Com a decisão, a cobrança continuará em vigor a partir desta sexta-feira (10). Caso a Camex não tivesse aprovado a manutenção, a alíquota sobre o petróleo cru retornaria a zero.
Segundo o Ministério do Desenvolvimento, Indústria, Comércio e Serviços (MDIC), a medida tem caráter temporário e busca preservar as condições de refino no Brasil. Além disso, a pasta afirma que a cobrança ajuda a reduzir riscos de problemas no abastecimento de combustíveis.
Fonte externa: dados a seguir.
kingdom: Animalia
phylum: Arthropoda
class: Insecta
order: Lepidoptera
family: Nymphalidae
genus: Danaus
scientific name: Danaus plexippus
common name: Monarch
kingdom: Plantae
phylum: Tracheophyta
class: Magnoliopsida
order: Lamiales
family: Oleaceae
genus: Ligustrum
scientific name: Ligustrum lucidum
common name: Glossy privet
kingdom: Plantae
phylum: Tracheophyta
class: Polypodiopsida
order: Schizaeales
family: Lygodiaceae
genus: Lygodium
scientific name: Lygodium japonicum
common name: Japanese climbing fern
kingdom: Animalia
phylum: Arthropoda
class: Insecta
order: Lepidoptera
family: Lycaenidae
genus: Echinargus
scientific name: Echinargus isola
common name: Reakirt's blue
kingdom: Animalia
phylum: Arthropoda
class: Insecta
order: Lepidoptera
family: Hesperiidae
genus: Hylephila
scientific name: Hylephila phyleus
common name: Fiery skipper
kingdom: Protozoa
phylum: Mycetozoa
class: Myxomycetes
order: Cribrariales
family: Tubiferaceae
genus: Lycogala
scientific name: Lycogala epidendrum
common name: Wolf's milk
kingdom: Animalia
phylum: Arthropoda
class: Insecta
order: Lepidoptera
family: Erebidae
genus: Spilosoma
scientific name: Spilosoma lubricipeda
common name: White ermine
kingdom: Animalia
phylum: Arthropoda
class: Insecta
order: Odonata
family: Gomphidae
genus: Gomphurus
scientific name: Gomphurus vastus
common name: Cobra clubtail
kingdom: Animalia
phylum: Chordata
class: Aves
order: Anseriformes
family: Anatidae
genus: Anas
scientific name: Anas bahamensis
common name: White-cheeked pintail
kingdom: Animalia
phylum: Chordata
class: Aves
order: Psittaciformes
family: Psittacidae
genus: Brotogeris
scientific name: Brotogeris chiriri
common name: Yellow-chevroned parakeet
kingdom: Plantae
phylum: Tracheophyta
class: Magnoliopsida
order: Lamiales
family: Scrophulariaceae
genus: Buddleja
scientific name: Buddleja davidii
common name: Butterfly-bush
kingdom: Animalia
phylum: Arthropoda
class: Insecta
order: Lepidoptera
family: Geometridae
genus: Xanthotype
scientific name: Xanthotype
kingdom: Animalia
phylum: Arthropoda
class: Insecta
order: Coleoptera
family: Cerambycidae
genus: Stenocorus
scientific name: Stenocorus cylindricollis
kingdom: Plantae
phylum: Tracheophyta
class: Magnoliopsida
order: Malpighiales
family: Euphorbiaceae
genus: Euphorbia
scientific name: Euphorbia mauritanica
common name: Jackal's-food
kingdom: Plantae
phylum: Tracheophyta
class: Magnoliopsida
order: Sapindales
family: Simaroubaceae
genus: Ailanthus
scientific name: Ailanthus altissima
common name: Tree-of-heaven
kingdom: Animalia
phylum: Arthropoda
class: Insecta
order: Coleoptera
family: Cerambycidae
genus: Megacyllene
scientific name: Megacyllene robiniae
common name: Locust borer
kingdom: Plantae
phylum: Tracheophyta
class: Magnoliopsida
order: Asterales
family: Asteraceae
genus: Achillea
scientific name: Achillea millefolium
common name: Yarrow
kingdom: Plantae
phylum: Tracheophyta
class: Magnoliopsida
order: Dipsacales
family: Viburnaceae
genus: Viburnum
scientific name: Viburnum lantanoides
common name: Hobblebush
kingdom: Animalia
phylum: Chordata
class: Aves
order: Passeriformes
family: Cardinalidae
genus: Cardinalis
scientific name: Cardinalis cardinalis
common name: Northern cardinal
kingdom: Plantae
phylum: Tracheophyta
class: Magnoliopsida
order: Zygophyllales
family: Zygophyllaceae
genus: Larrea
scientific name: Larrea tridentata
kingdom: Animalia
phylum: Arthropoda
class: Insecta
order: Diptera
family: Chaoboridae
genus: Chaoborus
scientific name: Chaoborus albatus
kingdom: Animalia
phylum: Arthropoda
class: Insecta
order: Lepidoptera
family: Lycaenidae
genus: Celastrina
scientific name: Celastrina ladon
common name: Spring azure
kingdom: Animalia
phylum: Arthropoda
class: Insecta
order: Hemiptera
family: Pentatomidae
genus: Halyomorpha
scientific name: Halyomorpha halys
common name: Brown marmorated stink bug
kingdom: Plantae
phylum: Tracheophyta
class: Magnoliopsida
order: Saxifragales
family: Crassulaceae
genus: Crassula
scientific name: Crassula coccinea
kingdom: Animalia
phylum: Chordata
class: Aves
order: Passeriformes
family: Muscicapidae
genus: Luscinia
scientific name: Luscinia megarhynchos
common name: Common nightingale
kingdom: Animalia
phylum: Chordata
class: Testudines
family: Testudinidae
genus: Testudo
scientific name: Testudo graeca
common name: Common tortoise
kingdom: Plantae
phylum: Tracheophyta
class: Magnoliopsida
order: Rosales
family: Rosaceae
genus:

Governo cita instabilidade internacional para manter imposto
A decisão ocorre em meio ao aumento das preocupações no mercado internacional de petróleo. Nas últimas semanas, a tensão no Oriente Médio voltou a afetar as projeções sobre oferta e preços da commodity.
Nesse cenário, o Estreito de Ormuz passou a receber atenção de governos e empresas do setor energético. A passagem liga o Golfo Pérsico ao Golfo de Omã e ao Oceano Índico, sendo uma rota importante para o transporte mundial de petróleo e gás.
Por isso, qualquer ameaça à navegação na região pode elevar o risco de redução da oferta e pressionar os preços internacionais.
Além disso, o governo avalia que a manutenção do imposto evita que produtores priorizem exclusivamente as vendas externas em períodos de maior instabilidade.
Cobrança tem prazo de reavaliação
Apesar da decisão, a Camex estabeleceu que a medida terá validade máxima de 60 dias. Dessa forma, o governo poderá revisar a alíquota antes do fim desse período.
Anteriormente, o Executivo indicava que poderia reduzir gradualmente a cobrança caso o preço do barril recuasse e o cenário internacional apresentasse maior estabilidade.
Entretanto, a nova escalada das tensões externas levou o governo a manter o percentual atual.
Governo prevê arrecadação com imposto
Na justificativa da medida provisória que criou a cobrança, o governo estimou arrecadar até R$ 15,6 bilhões em quatro meses com o imposto de exportação, considerando o barril de petróleo Brent a US$ 90.
Além disso, a projeção indicava uma arrecadação entre R$ 13,9 bilhões, com o barril a US$ 80, e R$ 17,4 bilhões, com o preço chegando a US$ 100.
Segundo o governo, a tributação também permite capturar parte dos ganhos das exportadoras em momentos de valorização do petróleo e direcionar recursos para ações relacionadas ao mercado interno de combustíveis.
Setor privado critica manutenção da cobrança
O Instituto Brasileiro de Petróleo e Gás (IBP), que representa empresas privadas do setor, mantém críticas ao imposto desde a criação da medida.
A entidade afirma que a cobrança tem objetivo arrecadatório, prejudica investimentos e aumenta a insegurança para empresas que atuam na exploração e produção de petróleo.
Por outro lado, o governo defende que o imposto funciona como uma ferramenta para proteger o abastecimento nacional em momentos de instabilidade externa.
Camex acompanhará cenário internacional
Agora, a Camex continuará acompanhando o comportamento do mercado internacional de petróleo e os impactos da crise no Oriente Médio.
Assim, uma nova decisão poderá ocorrer após a avaliação prevista para os próximos 30 dias.